- **RECORDS FOR THE TASK**
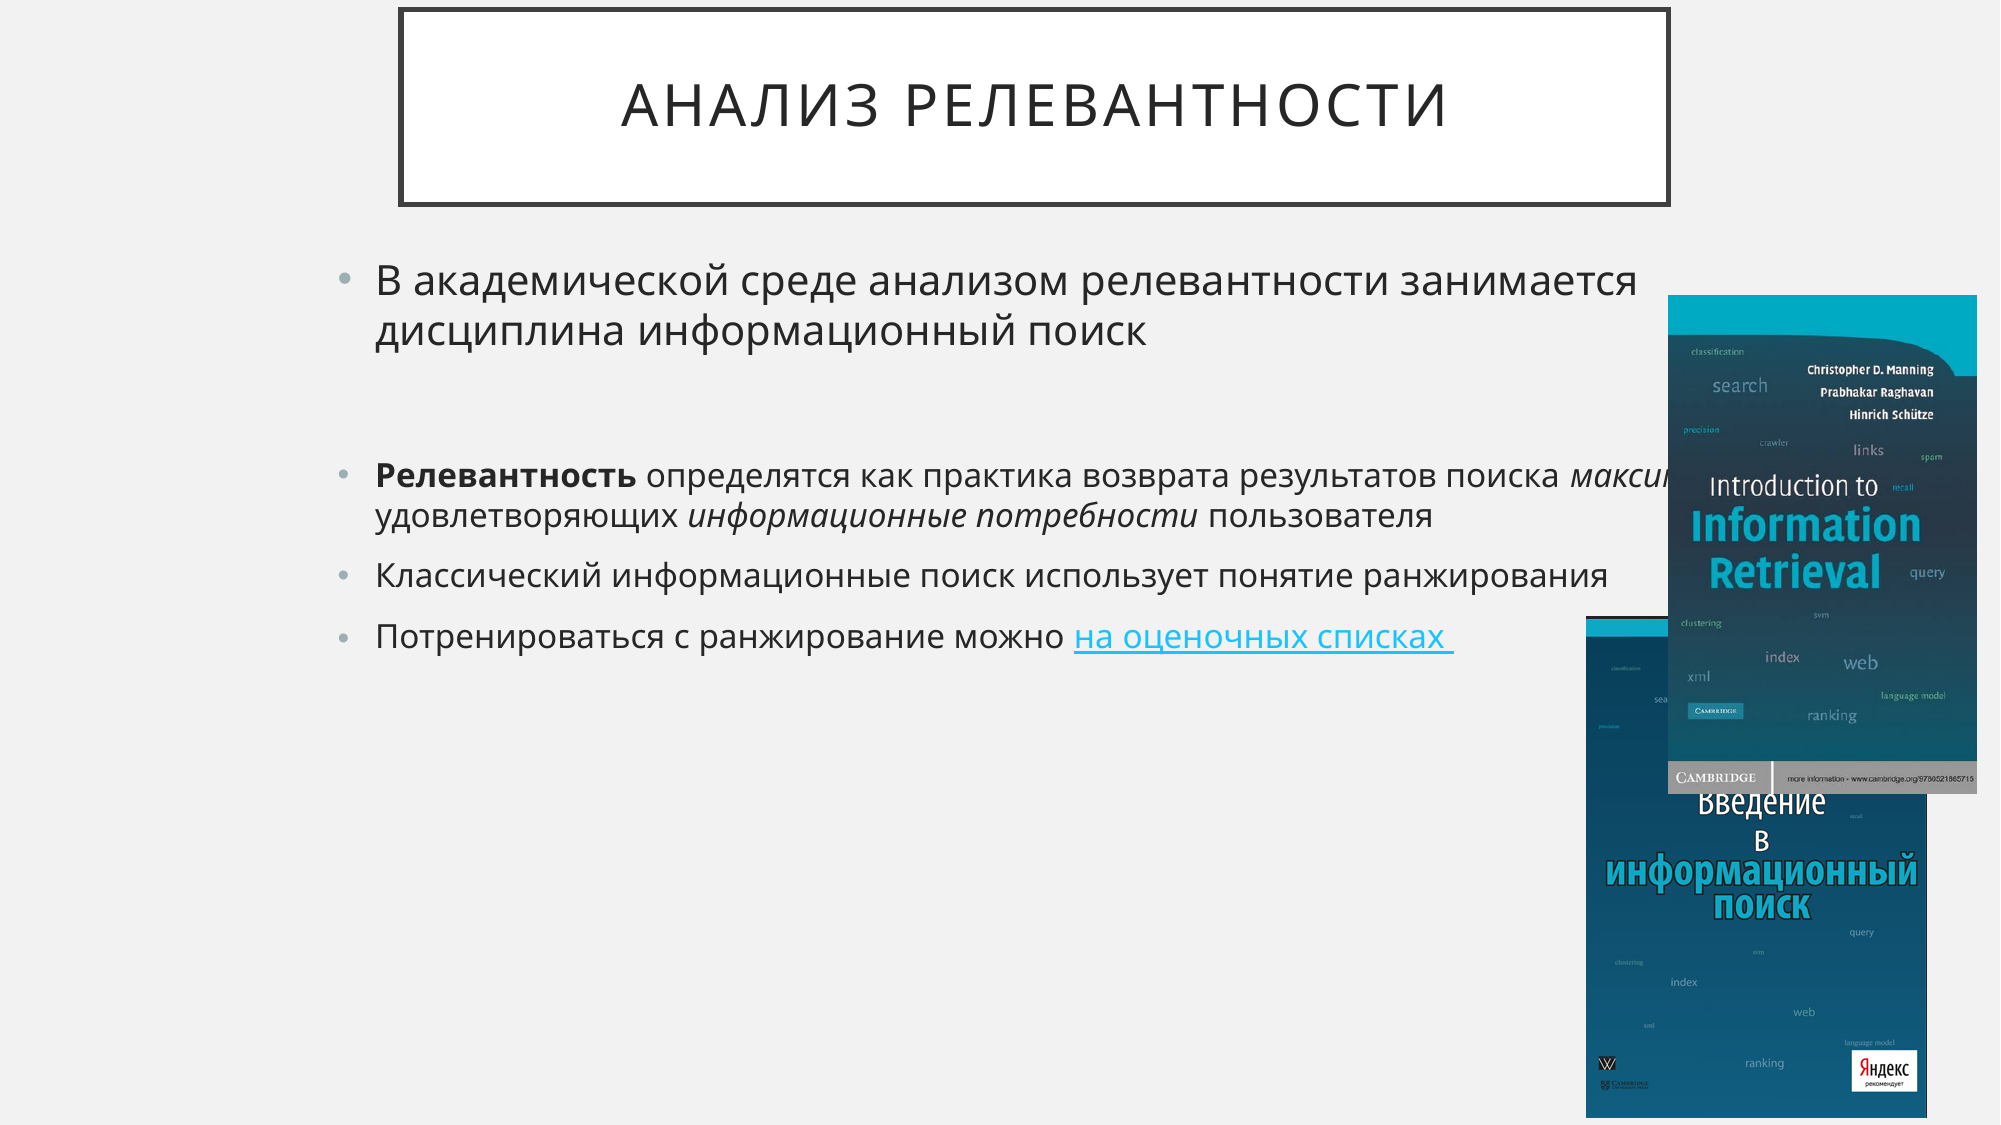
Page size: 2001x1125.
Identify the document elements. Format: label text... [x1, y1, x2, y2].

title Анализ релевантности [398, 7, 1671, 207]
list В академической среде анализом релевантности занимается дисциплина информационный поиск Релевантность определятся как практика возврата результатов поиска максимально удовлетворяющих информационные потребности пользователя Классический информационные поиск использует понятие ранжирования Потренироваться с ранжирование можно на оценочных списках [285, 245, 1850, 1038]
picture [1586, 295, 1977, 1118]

- **PROMPT**
There is a line above that contains "Identify the document". Copy it and all later lines through the last, exactly, and leave out the rest.

- **RESPONSE BELOW**
Identify the document elements. Format: label text... [x1, y1, x2, y2].

title Анализ релевантности [398, 7, 1671, 207]
list В академической среде анализом релевантности занимается дисциплина информационный поиск Релевантность определятся как практика возврата результатов поиска максимально удовлетворяющих информационные потребности пользователя Классический информационные поиск использует понятие ранжирования Потренироваться с ранжирование можно на оценочных списках [285, 245, 1850, 1038]
picture [1586, 295, 1977, 1118]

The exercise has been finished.